“Like the rest of the world, this time of the year is a relatively quiet time for a cyclist. Races and battles for cyclocross podiums take a back seat as we look towards the impending mountain bike season. For me, the focus turns to laying down a solid base of long miles and endurance.
After the Scottish Cyclocross Champs in December, I turned my attention to my road bike and kicked off a block of big miles with a customary and popular festive 500! The aim is simply to ride 500km between Christmas Eve and New Year. This is the first year I’ve actually participated officially and I wasn’t too optimistic due to the fact that I would be spending Christmas on the most Westerly edge of Europe in the Outer Hebrides.
Lady Luck was on my side and the challenge started positively with a fairly calm, cold and typically blustery 70 mile ride from South Uist to Benbecula, to Eriskay and then back home. Great… 120km, down 380km to go! Besides one aborted ride into the jaws of a Uist blizzard, I totalled a comfortable 300km in the 3 days I spent at home.

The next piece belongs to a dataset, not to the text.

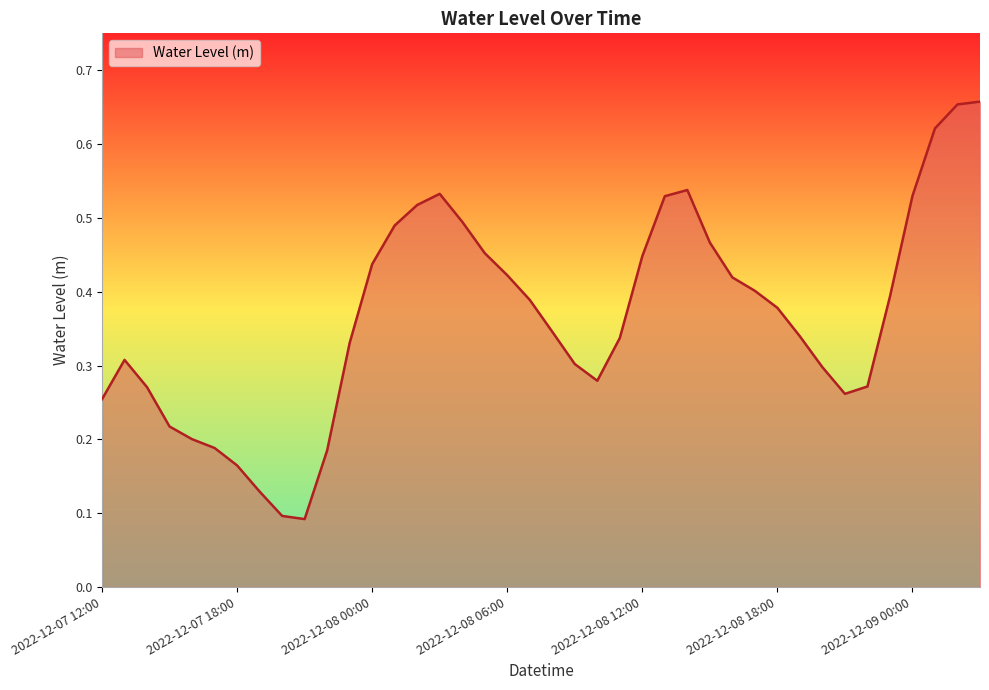

How many points are higher than both their immediate neighbors (excluding endpoints)?

3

From here I headed for the opposite side of Scotland to Wick for New Year. I’d never been up here before. On one clear, freezing cold day prior to Hogmanay, we took on John o’ Groats, Thurso, Dunnet Head and many other spectacular coastal splendours in the North East of Scotland. Wonderful!

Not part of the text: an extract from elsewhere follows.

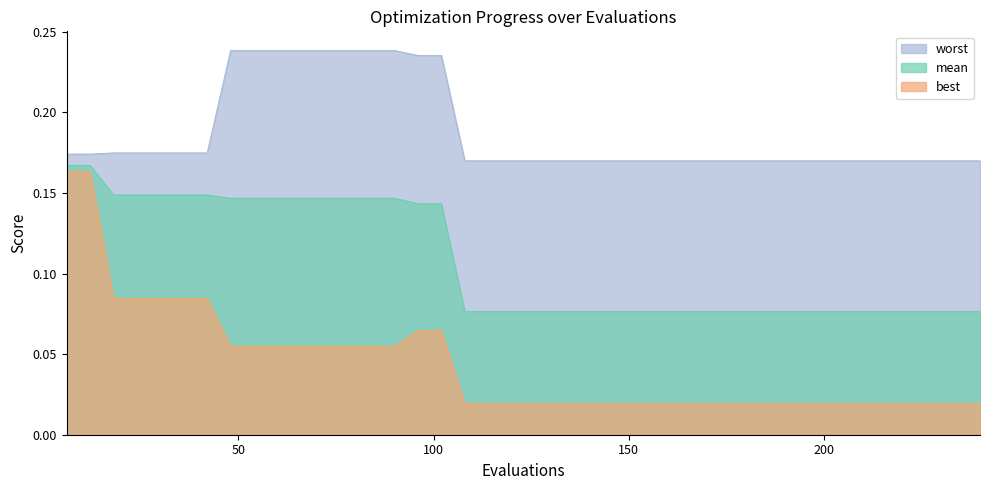

What is the total value across all series at 18?

0.4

When I pedal to John o’ Groats between islands and causeways for three days, it’s these moments that I realise what a privilege it is to be a cyclist and see Scotland from a slower and involved perspective. Despite being layered up to the max, it was very cold and I looked like a bank robber with my buff and sunglasses covering my face. The freshness was invigorating, the quiet roads were a joy to take in and the sights free of summer tourists were just stunning. By Hogmanay I had 18k to go to complete the challenge and the warmth of the fire drawing me in… who starts a challenge and doesn’t finish?! Not me! The 30km loop I chose was torture on the way out, with the wind reducing me to barely 9mph but you know that at some stage that wind will hit your back and what a great way to finish the Festive 500… I flew all the way back to Wick. It was so windy and I had one big cheeser on my face knowing I finished 2017 as I wanted 2018 to be- motivated, happy and smiling… oh and riding my bike fast! ” – Kerry Macphee
Kerry MacPhee is a professional mountain biker from the island of South Uist in the Outer Hebrides. The first woman athlete to represent the islands in the Commonwealth Games – and only the second islander to be so honoured. Kerry Macphee receives financial and dietary support from Loch Duart Salmon in her attempt to win in the mountain bike event in the European Championships in Glasgow August 2018.